##### Data in this exercise
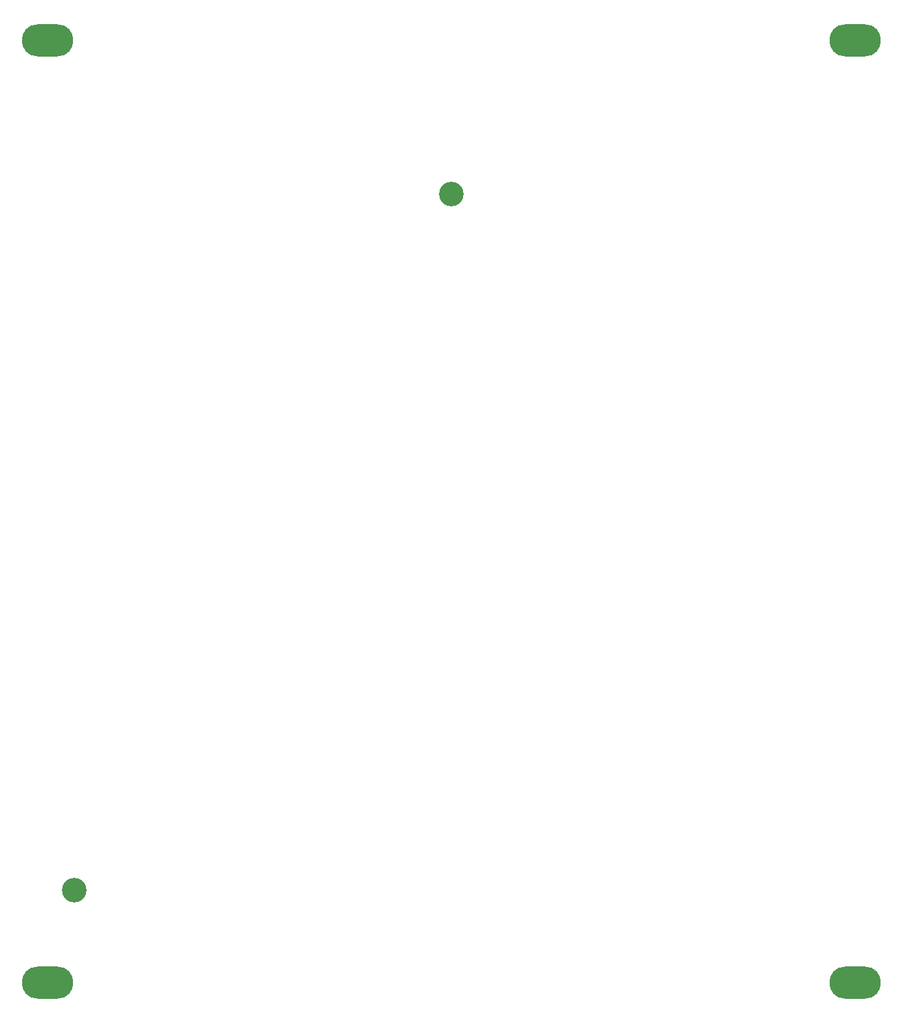
<source format=gbr>
G04 #@! TF.GenerationSoftware,KiCad,Pcbnew,(6.0.6)*
G04 #@! TF.CreationDate,2022-11-24T10:30:41+00:00*
G04 #@! TF.ProjectId,Drumbox,4472756d-626f-4782-9e6b-696361645f70,rev?*
G04 #@! TF.SameCoordinates,Original*
G04 #@! TF.FileFunction,Soldermask,Top*
G04 #@! TF.FilePolarity,Negative*
%FSLAX46Y46*%
G04 Gerber Fmt 4.6, Leading zero omitted, Abs format (unit mm)*
G04 Created by KiCad (PCBNEW (6.0.6)) date 2022-11-24 10:30:41*
%MOMM*%
%LPD*%
G01*
G04 APERTURE LIST*
%ADD10O,6.700000X4.200000*%
%ADD11C,3.200000*%
G04 APERTURE END LIST*
D10*
X43500000Y-39000000D03*
X148500000Y-39000000D03*
X43500000Y-161500000D03*
D11*
X47000000Y-149500000D03*
D10*
X148500000Y-161500000D03*
D11*
X96000000Y-59000000D03*
M02*

</source>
##########
Task prompt -
Lines with the string "KiCad" in the data above: say how many there are, giving the number alone.

Answer to the problem -
2